Henley is known for putting a lot of heart into his route and under the right circumstances, even a kidney.
"Whenever I hear a need, I want to fill the need," Henley said while preparing to make the most important delivery of his life.
He does not need his shiny brown truck or perfectly pressed uniform for this one.
Instead, he is relying on good doctors and faith in his decision to donate an organ to one of his customers.
"He's sick and needs to get to feeling better," Henley said.
It's customer service at its finest.
Henley met Greg Hall while working as his courier.
Hall worked at a store on Henley's route in northwest Oklahoma City.
When Henley made stops there, the two would chat casually, but didn't seem to have much in common.
But they say divine intervention led to a turning point in their friendship.
About a year ago, Henley started noticing Hall was not on the route as often.
"He [Hall] kept going to the doctor and I realized this is serious," Henley said.
Henley soon learned Hall had been diagnosed with kidney failure.
"I was preparing myself for being on a machine for the rest of my life," Hall said.
That's when Henley approached him about being a donor.
"I blew him off at first, thinking, 'Why would you want to give me a kidney?'" Hall said.
Henley said the answer is simple: God called on him to donate his organ.
So, despite his fears, he picked up a donor questionnaire.
"It took me awhile to fill it out because I knew that if I filled it out ... everything was going to work out, everything was going to be lined up to happen," Henley cried.
Sure enough, compatibility tests showed the two were a match.
"I was just praising God and thanking him, for just the opportunity ... for giving me hope," Hall said.
Through several months of tests, the two formed a special bond, so strong that on September 21, the day of surgery, Henley became emotional when talking about his new friend.
"I hope I get a chance to hug him [Hall] before the surgery," Henley said.
Henley received that hug before heading into surgery; a moment filled with emotion, gratitude, and some anxiety.
"There is a lot of pressure for the donor family, and for the recipient family, and that in turn puts a lot of pressure on me and my staff, " Dr.

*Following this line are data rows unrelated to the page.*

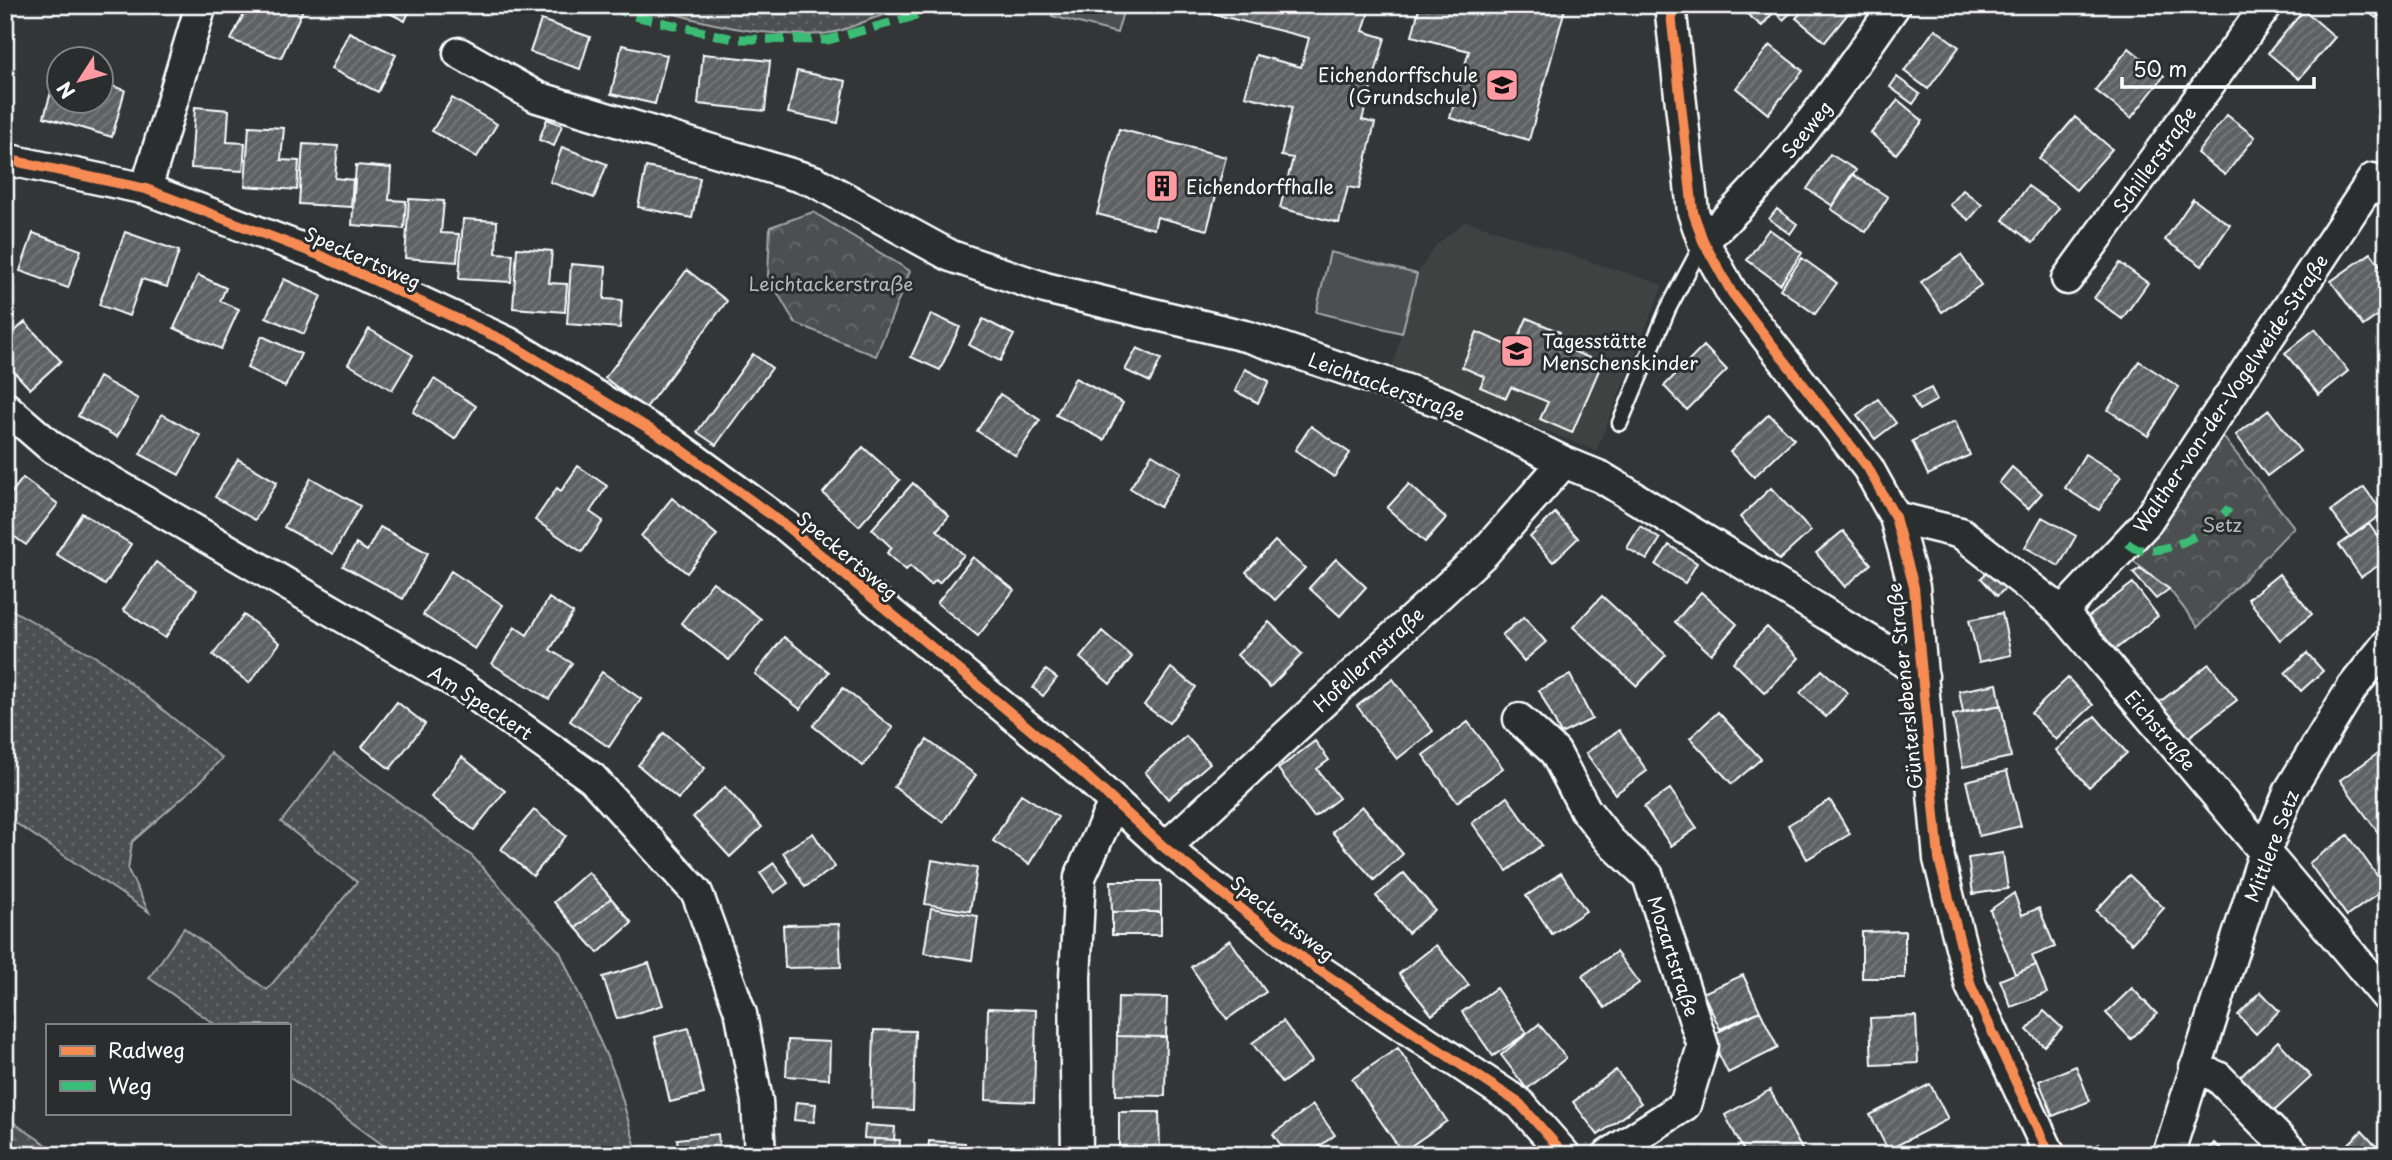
<svg xmlns="http://www.w3.org/2000/svg" width="2392" height="1160" font-family="'Playpen Sans',sans-serif">
<defs>
<pattern id="grass-dots" width="8" height="8" patternUnits="userSpaceOnUse" patternTransform="scale(1.75)"><rect width="8" height="8" fill="#4c4f50"/><path d="M2 2h.1M6 6h.1" fill="none" stroke="#67696a" stroke-width="1.8" stroke-linecap="round"/></pattern>
<pattern id="park-crowns" width="20" height="18" patternUnits="userSpaceOnUse" patternTransform="scale(1.75)"><rect width="20" height="18" fill="#4c4f50"/><path d="M2 6a3 3 0 1 1 6 0M12 15a3 3 0 1 1 6 0" fill="none" stroke="#67696a"/></pattern>
<pattern id="building-hatch" width="6" height="6" patternUnits="userSpaceOnUse" patternTransform="scale(1.75)"><rect width="6" height="6" fill="#5f6162"/><path d="M-1 1l2-2M0 6l6-6M5 7l2-2" fill="none" stroke="#77797a"/></pattern>
</defs>
<rect width="100%" height="100%" fill="#333536"/>
<filter id="ink" filterUnits="userSpaceOnUse"><feTurbulence type="fractalNoise" baseFrequency=".0143" numOctaves="2"/><feDisplacementMap in="SourceGraphic" scale="14" xChannelSelector="R" yChannelSelector="G"/><feConvolveMatrix kernelMatrix="1 2 1 2 8 2 1 2 1" color-interpolation-filters="sRGB"/></filter>
<g filter="url(#ink)">
<path fill="#404243" d="M1466 221 1663 285 1596 451 1392 369 1417 274 1435 246Z"/>
<path fill="url(#grass-dots)" stroke="#a6a7a8" stroke-width="2" d="M647 5H736L754 14H824L857 5H920C908 12 897 12 884 15 864 20 843 33 822 34 766 38 699 23 647 5Z
M5 606 103 661 222 758 199 783 132 842 128 870 149 912 5 816Z
M334 754 472 856 560 952 616 1077 638 1155H397L289 1077V1025H216L149 978 184 928 267 990 357 882 281 822Z
M5 1117 62 1155H5Z"/>
<path fill="url(#park-crowns)" stroke="#a6a7a8" stroke-width="2" d="M813 212 910 271 876 356 795 323 768 276 770 227Z
M2217 429 2294 527 2198 627 2169 589 2132 560Z"/>
<path fill="#4c4f50" stroke="#a6a7a8" stroke-width="2" d="M1055 5H1125L1117 33 1052 16Z
M1330 252 1417 274 1402 333 1316 312Z"/>
<path fill="url(#building-hatch)" stroke="#fff" stroke-width="2" d="M248 5H305L281 58 231 40Z
M374 5H412L405 21Z
M1177 5H1371L1363 31 1385 38 1362 120 1375 123 1359 189 1348 187 1339 223 1280 208 1293 158 1281 156 1292 107 1245 96 1256 55 1301 67 1309 38Z
M1420 5H1566L1529 140 1450 118 1469 51 1412 36Z
M1746 5H1762L1772 14 1762 26 1742 10Z
M1770 5H1793L1796 8 1783 20Z
M1807 5H1855L1825 42 1796 18Z
M2359 5H2387V7L2376 18Z
M2304 10 2335 37 2299 79 2268 53Z
M541 20 590 37 580 69 530 52Z
M1935 29 1959 47 1928 89 1904 71Z
M349 32 396 55 378 92 331 69Z
M622 45 667 55 655 104 611 94Z
M1770 45 1803 71 1768 114 1736 88Z
M2129 48 2164 76 2131 118 2095 90Z
M703 54 770 61 765 111 698 104Z
M57 71H60V102H102V83L125 90 112 137 44 117Z
M797 71 846 81 838 123 788 113Z
M1897 77 1920 94 1913 104 1890 87Z
M452 98 497 124 477 157 432 131Z
M1898 100 1923 121 1896 154 1871 133Z
M195 107 229 110 227 142 245 143 243 171 191 168Z
M2227 115 2255 137 2225 175 2197 153Z
M2075 117 2112 149 2076 190 2039 159Z
M547 119 562 125 554 146 539 140Z
M249 126 284 128 281 160 299 161 297 190 245 186Z
M1119 129 1226 157 1207 230 1157 217 1154 229 1097 214Z
M303 144 338 146 335 178 353 180 351 207 299 204Z
M562 147 607 164 594 198 550 182Z
M1830 154 1856 170 1833 206 1807 189Z
M356 165 391 168 389 200 406 201 404 229 352 225Z
M646 167 700 178 692 218 638 207Z
M1852 174 1888 197 1866 232 1831 209Z
M2028 186 2059 208 2033 243 2003 220Z
M1963 190 1982 205 1969 220 1950 205Z
M409 199 444 201 441 233 459 234 457 262 405 258Z
M2193 199 2230 225 2202 266 2165 240Z
M1777 209 1797 224 1790 234 1769 219Z
M463 219 497 221 496 253 513 254 511 282 459 279Z
M1769 229 1802 253 1780 284 1747 260Z
M125 232 179 251 167 287 142 279 129 316 99 305Z
M33 233 81 250 68 288 20 271Z
M517 248 552 251 549 283 567 284 565 312 513 308Z
M2371 253 2387 275V309L2363 326 2331 281Z
M1961 255 1981 285 1942 312 1921 282Z
M1802 258 1837 283 1815 314 1780 289Z
M2120 263 2148 283 2122 319 2094 298Z
M571 264 606 267 604 299 622 300 620 328 567 324Z
M687 270 727 301 645 409 605 378Z
M198 275 226 288 220 301 239 309 221 349 174 328Z
M284 279 321 296 304 334 266 317Z
M931 314 960 327 940 370 911 357Z
M1527 318 1560 332 1555 344 1602 363 1572 433 1540 419 1548 402 1511 387 1506 398 1480 387 1485 377 1462 367 1477 332 1514 348Z
M983 319 1014 335 1000 361 969 345Z
M25 322 61 361 30 389 5 362V340Z
M369 329 413 355 392 390 348 364Z
M2315 329 2348 371 2319 395 2285 353Z
M262 336 301 354 285 387 247 368Z
M1704 346 1727 370 1687 410 1664 386Z
M1137 348 1161 359 1150 382 1125 370Z
M753 354 772 368 716 445 697 432Z
M2139 361 2179 387 2148 436 2108 410Z
M1245 369 1269 381 1258 403 1235 391Z
M99 377 138 399 117 437 78 416Z
M1075 378 1123 403 1104 440 1056 415Z
M434 379 476 406 455 439 413 412Z
M1931 388 1937 400 1919 410 1912 397Z
M1000 394 1040 420 1016 456 977 431Z
M1878 399 1896 423 1875 439 1857 415Z
M2269 410 2300 451 2267 476 2236 435Z
M162 414 201 436 179 475 140 454Z
M1769 414 1794 439 1754 477 1730 452Z
M1955 421 1970 455 1928 475 1912 441Z
M1311 426 1350 453 1334 477 1295 450Z
M863 447 900 480 859 526 823 493Z
M1152 454 1181 472 1160 507 1130 488Z
M2085 454 2121 476 2099 510 2065 488Z
M238 459 277 482 255 520 215 497Z
M578 466 607 486 590 512 603 521 582 552 535 520 557 488 561 491Z
M2012 467 2042 493 2028 509 1999 483Z
M23 478 58 504 26 545 5 530V501Z
M311 478 360 506 333 554 284 527Z
M913 483 949 516 937 530 964 555 939 583 936 580 931 585 910 566 906 570 887 553 892 548 872 529Z
M1409 484 1446 518 1425 542 1387 508Z
M2364 487 2383 513 2350 537 2331 511Z
M1771 488 1811 531 1779 560 1740 517Z
M672 498 717 535 687 573 641 536Z
M82 513 131 544 105 585 56 554Z
M1555 513 1578 538 1553 562 1530 537Z
M2042 517 2076 536 2059 566 2025 547Z
M2369 524 2387 550V560L2361 577 2339 545Z
M1640 526 1660 539 1647 560 1627 548Z
M380 527 428 553 403 599 343 566 356 544 367 551Z
M1843 531 1871 564 1845 587 1816 553Z
M1275 541 1305 568 1275 600 1246 572Z
M1669 545 1697 563 1685 583 1656 565Z
M973 557 1014 590 978 636 937 603Z
M1336 559 1366 587 1340 616 1309 588Z
M156 562 197 590 165 638 123 610Z
M1993 567 2009 585 1997 596 1981 578Z
M2140 568 2169 589 2156 599 2133 573Z
M451 571 503 605 475 649 423 615Z
M2279 574 2312 614 2280 640 2248 599Z
M713 582 761 619 729 660 681 623Z
M2133 583 2158 616 2113 651 2087 618Z
M1701 592 1737 624 1711 654 1675 622Z
M1602 596 1666 655 1637 686 1573 627Z
M549 598 573 613 550 650 572 663 549 699 492 664 515 627 527 635Z
M2002 613 2011 655 1979 662 1969 620Z
M244 615 280 643 249 683 213 655Z
M1524 617 1546 642 1524 661 1502 635Z
M1269 622 1302 654 1270 687 1237 655Z
M1767 627 1799 658 1765 693 1733 662Z
M1102 631 1132 657 1110 684 1080 658Z
M784 637 829 672 800 709 755 674Z
M2307 653 2323 671 2301 691 2285 673Z
M2209 664 2237 700 2185 740 2157 704Z
M1171 668 1196 687 1169 723 1144 705Z
M1046 670 1057 678 1043 696 1033 688Z
M1822 670 1848 693 1826 717 1800 693Z
M602 672 641 699 609 747 570 721Z
M1570 675 1592 719 1561 734 1539 690Z
M2068 678 2093 705 2056 740 2031 713Z
M1393 679 1433 731 1397 759 1357 706Z
M1997 684 2001 705 1963 712 1959 691Z
M843 688 893 728 863 766 813 726Z
M397 702 425 724 390 769 362 747Z
M2001 705 2011 757 1963 767 1953 715Z
M1718 712 1761 759 1732 784 1690 738Z
M2095 716 2127 753 2089 787 2056 750Z
M1468 722 1503 768 1457 802 1423 755Z
M1619 730 1647 771 1615 794 1586 753Z
M664 733 705 768 678 799 638 765Z
M1186 736 1210 763 1168 799 1145 772Z
M927 740 976 775 943 822 894 787Z
M1315 741 1329 760 1317 769 1339 798 1314 817 1278 769Z
M2380 752 2387 761V845L2340 780Z
M462 757 505 791 474 830 431 797Z
M2007 771 2021 826 1979 836 1966 781Z
M725 787 762 827 730 857 693 817Z
M1670 789 1697 828 1671 846 1644 807Z
M1021 794 1058 817 1029 864 993 841Z
M1507 797 1542 845 1507 871 1472 823Z
M1830 800 1850 834 1807 859 1788 825Z
M1362 806 1403 854 1374 880 1332 832Z
M534 810 566 836 533 876 501 849Z
M813 833 835 867 805 887 783 852Z
M2348 835 2386 888 2347 916 2309 863Z
M2003 853 2008 889 1973 894 1968 858Z
M932 860 977 868 970 911 925 904Z
M774 863 788 883 774 893 760 873Z
M588 872 611 898 576 928 554 902Z
M1404 873 1435 910 1408 933 1376 896Z
M1561 873 1586 911 1552 934 1526 896Z
M2129 875 2164 908 2132 943 2096 911Z
M1111 881H1161V912H1112Z
M2014 893 2022 915 2039 908 2055 947 2032 956 2036 965 2015 974 1990 910Z
M611 898 632 923 598 953 576 928Z
M931 908 978 916 972 960 924 953Z
M1112 912H1161V935H1112Z
M839 924 841 967 785 968 783 925Z
M1905 931V978H1862V932Z
M1230 940 1266 992 1227 1019 1191 967Z
M1436 945 1469 985 1432 1015 1399 974Z
M1616 952 1639 983 1605 1008 1582 976Z
M649 963 663 1005 617 1019 603 977Z
M2036 965 2047 993 2011 1007 2000 980Z
M1743 975 1760 1011 1720 1029 1703 993Z
M1496 988 1527 1033 1493 1056 1462 1012Z
M2132 988 2157 1014 2131 1039 2106 1013Z
M2261 992 2279 1011 2256 1034 2238 1015Z
M1118 997 1167 998 1166 1037 1117 1036Z
M988 1008 1036 1010 1034 1102 986 1100Z
M1760 1011 1778 1048 1728 1073 1710 1036Z
M2044 1011 2062 1028 2044 1046 2027 1030Z
M1916 1016 1918 1063 1872 1065 1870 1018Z
M1283 1021 1312 1061 1282 1083 1252 1043Z
M1539 1024 1566 1058 1527 1089 1501 1055Z
M689 1028 704 1094 670 1102 655 1037Z
M874 1030 915 1031 913 1110 872 1108Z
M1117 1036 1166 1037 1165 1096 1116 1095Z
M788 1040 830 1042 829 1079 786 1076Z
M2278 1041 2311 1077 2271 1114 2238 1079Z
M1398 1048 1447 1121 1402 1152 1352 1079Z
M2076 1066 2090 1101 2053 1116 2039 1081Z
M1616 1070 1641 1103 1598 1135 1573 1102Z
M1930 1084 1948 1119 1888 1150 1870 1115Z
M1770 1090 1805 1155H1746L1725 1115Z
M796 1102 816 1104 814 1122 794 1120Z
M1313 1105 1335 1135 1307 1155H1288L1273 1134Z
M1119 1112H1159L1160 1151 1119 1152Z
M865 1125 895 1127 894 1140 864 1138Z
M2362 1131 2384 1155H2337Z
M718 1134 720 1155H679L677 1139Z
M874 1139 900 1140 899 1155H873Z
M929 1141 965 1143 964 1155H928Z
M2214 1143 2229 1155H2204Z
M2100 1144 2103 1155H2069V1154Z"/>
<g fill="none" stroke-linecap="round" stroke-linejoin="round">
<defs>
<path id="service" d="M1620 423 1668 309 1703 243"/>
<path id="minor" d="M1670 5 1693 212 1703 241 1732 293 1868 468 1895 517 1914 587 1939 859 1971 986 2050 1155
M459 53 537 97 814 181 951 256 1045 288 1249 337 1407 390 1444 403 1564 462 1601 477 1900 659 1923 676
M5 159 146 189 324 257 507 342 671 442 786 526 1085 775 1165 848 1313 966 1520 1104 1565 1155
M146 189 201 5
M1703 241C1779 172 1837 89 1895 5
M2067 279 2267 5
M5 407 50 446 465 688 592 778 697 893 741 1014 757 1101 760 1155
M1895 517 1961 533 2062 612 2387 997
M2062 612 2145 524 2373 179 2387 192
M1519 719 1555 752 1585 809 1610 841 1648 876 1703 1046 1685 1105 1608 1155
M1165 848 1484 553 1564 462
M2195 1067 2218 1077 2295 1155
M1077 1155 1075 978 1080 877 1114 802
M2168 1155 2264 854 2290 790 2352 688 2387 644"/>
</defs>
<use href="#service" stroke="#fff" stroke-width="19"/>
<use href="#minor" stroke="#fff" stroke-width="35"/>
<use href="#service" stroke="#2a2d2e" stroke-width="14"/>
<use href="#minor" stroke="#2a2d2e" stroke-width="30"/>
<path stroke="#3abd76" stroke-width="9" stroke-dasharray="18 9" stroke-linecap="butt" d="M610 5 630 15 734 39 828 40 915 16 933 5
M2127 543C2131 546 2137 550 2141 550 2173 553 2210 531 2229 508"/>
<defs>
<path id="cycleway" d="M1670 5 1693 212 1703 241 1732 293 1868 468 1895 517 1914 587 1939 859 1971 986 2050 1155
M5 159 146 189 324 257 507 342 671 442 786 526 1085 775 1165 848 1313 966 1520 1104 1565 1155"/>
</defs>
<use href="#cycleway" stroke="#2a2d2e" stroke-width="15"/>
<use href="#cycleway" stroke="#f68b52" stroke-width="10"/>
</g>
</g>
<defs>
<symbol id="school-square" viewBox="-11 -11 22 22"><rect x="-9" y="-9" width="18" height="18" rx="4" fill="#ff9aa2" stroke="#2a2d2e"/><path d="M0-5L7-2L0 1L-7-2ZM-4 1L0 2.5L4 1V4Q0 6-4 4Z" fill="#111"/></symbol>
<symbol id="building-square" viewBox="-11 -11 22 22"><rect x="-9" y="-9" width="18" height="18" rx="4" fill="#ff9aa2" stroke="#2a2d2e"/><path d="M-4-6H4V6H1V3H-1V6H-4ZM-2.5-4.3h1.7v1.8h-1.7ZM.8-4.3h1.7v1.8H.8ZM-2.5-1h1.7V.8h-1.7ZM.8-1h1.7V.8H.8Z" fill="#111"/></symbol>
</defs>
<g fill-rule="evenodd">
<use href="#school-square" x="1483" y="66" width="38" height="38"/>
<use href="#building-square" x="1143" y="167" width="38" height="38"/>
<use href="#school-square" x="1498" y="332" width="38" height="38"/>
</g>
<g text-anchor="middle" dominant-baseline="central" stroke-width="6" stroke-linejoin="round" paint-order="stroke">
<g font-size="19" fill="#fff" stroke="#2a2d2e" text-anchor="start">
<text x="1478" y="74" text-anchor="end">Eichendorffschule<tspan x="1478" dy="22">(Grundschule)</tspan></text>
<text x="1186" y="186">Eichendorffhalle</text>
<text x="1542" y="340">Tagesstätte<tspan x="1542" dy="22">Menschenskinder</tspan></text>
</g>
<g font-size="19" fill="#fff" stroke="#2a2d2e">
<text transform="translate(1806 129) rotate(-51)">Seeweg</text>
<text transform="translate(2154 159) rotate(-54)">Schillerstraße</text>
<text transform="translate(363 257) rotate(24)">Speckertsweg</text>
<text transform="translate(1387 386) rotate(20)">Leichtackerstraße</text>
<text transform="translate(2230 393) rotate(-56)">Walther-von-der-Vogelweide-Straße</text>
<text transform="translate(848 555) rotate(40)">Speckertsweg</text>
<text transform="translate(1368 659) rotate(-43)">Hofellernstraße</text>
<text transform="translate(1904 686) rotate(-96)">Günterslebener Straße</text>
<text transform="translate(481 702) rotate(33)">Am Speckert</text>
<text transform="translate(2161 730) rotate(50)">Eichstraße</text>
<text transform="translate(2271 846) rotate(-69)">Mittlere Setz</text>
<text transform="translate(1283 918) rotate(38)">Speckertsweg</text>
<text transform="translate(1674 956) rotate(72)">Mozartstraße</text>
</g>
<g font-size="19" fill="#b7b9b9" stroke="#2a2d2e">
<text x="831" y="283">Leichtackerstraße</text>
<text x="2222" y="524">Setz</text>
</g>
</g>
<rect width="2392" height="1160" fill="none" stroke="#2a2d2e" stroke-width="28"/>
<rect x="14" y="14" width="2364" height="1132" fill="none" stroke="#fff" stroke-width="2.5" filter="url(#ink)"/>
<rect x="46" y="1024" width="245" height="91" fill="#2a2d2e" stroke="#7f8182" stroke-width="2"/>
<rect x="60" y="1046" width="35" height="10" fill="#f68b52" stroke="#7f8182" stroke-width="2"/>
<text x="108" y="1058" font-size="21" fill="#ffffff">Radweg</text>
<rect x="60" y="1081" width="35" height="10" fill="#3abd76" stroke="#7f8182" stroke-width="2"/>
<text x="108" y="1094" font-size="21" fill="#ffffff">Weg</text>
<g transform="translate(80 80) rotate(234)"><circle r="33" fill="#2a2d2e" stroke="#7f8182" stroke-width="2"/>
<path d="M0-5L12 26L0 18L-12 26Z" fill="#ff9aa2"/>
<text y="-10" font-size="19" font-weight="bold" text-anchor="middle" fill="#ffffff">N</text>
</g>
<path d="M2122 77v10h192v-10" fill="none" stroke="#ffffff" stroke-width="3.5"/>
<text x="2133" y="77" font-size="21" fill="#ffffff" stroke="#2a2d2e" stroke-width="5" paint-order="stroke">50 m</text>
</svg>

Scott Samara said.
He and his son, Shea Samara, MD, routinely perform kidney transplants together at Integris Baptist Medical Center.
Both doctors said they recognized the sacrifice Henley is making to help someone else and they applaud him for it.
"I'm always amazed at how a person comes forth just out of the love for mankind," Samara said.
Perhaps, no one is more astonished than Hall and his family.
"Jason has been such a blessing to me and my family," Hall's wife said as she cried before a family prayer.
"This is a new beginning," Hall said as doctors rush him off to the operating room.
It's a six hour procedure; three hours to remove the healthy kidney from Henley, and another three to transplant it in Hall.
Samara is the first to tell a full waiting room; the delivery was a success.
"He [Hall] is doing just fine," Samara said.
Henley is also in recovery. He has one less kidney, but no less heart.
"I believe that people matter to God, and if they matter to him, they should matter to me," Henley said.